Random drug testing has often been in place in schools, especially if a student or a worker seems that he or she is under the influence of a substance. However, a recent article states that student drug testing isn’t necessary, as students abusing drugs these days aren’t into hard drugs but, rather, prescription drugs that are harder to find in the system with a random saliva or urine test.
So, how do you go about testing students, or employed adults for that matter, if they obviously seem like they’re under the influence of a substance?

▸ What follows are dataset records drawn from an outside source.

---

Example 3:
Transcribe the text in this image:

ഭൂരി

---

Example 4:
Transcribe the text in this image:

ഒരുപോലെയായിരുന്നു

This can, in fact, be a difficult matter and, in some states, asking a person to submit to a random drug test is considered illegal. In a blog entry on About.com, one writer mentions that not all states consider random drug tests legal and that, in some cases, random drug and alcohol testing may violate the ADA, as alcoholism is considered a disability. Yet, logically, should a person, whether drunk from alcohol or “high” on prescription pain killers, be allowed to stay in the workplace, be it an office, school, or a manufacturing plant with heavy machinery?
Some workplaces and schools have asked employees, or students, to disclose which medications and prescriptions they use regularly or often, so that, in the event of a urine or saliva test, those analyzing the sample can tell which drugs are regular medications and which the person has been abusing recently. Arguments against this, as specified in the About.com post, include invading a person’s privacy and medical information.
Although the basic drug test looks for five types of illegal substances, drug tests may need to be modified in the future to pick up any drugs – be it cocaine or Tylenol – and question the student or employee about his or her medication habits after the result of the drug test. In addition, as some states consider random drug testing illegal, a company, as suggested by the About.com post, suggests that companies develop a clear policy about drug testing, so no workers are confused about random drug testing, if done, and the repercussions of testing positive or refusing to do a drug test.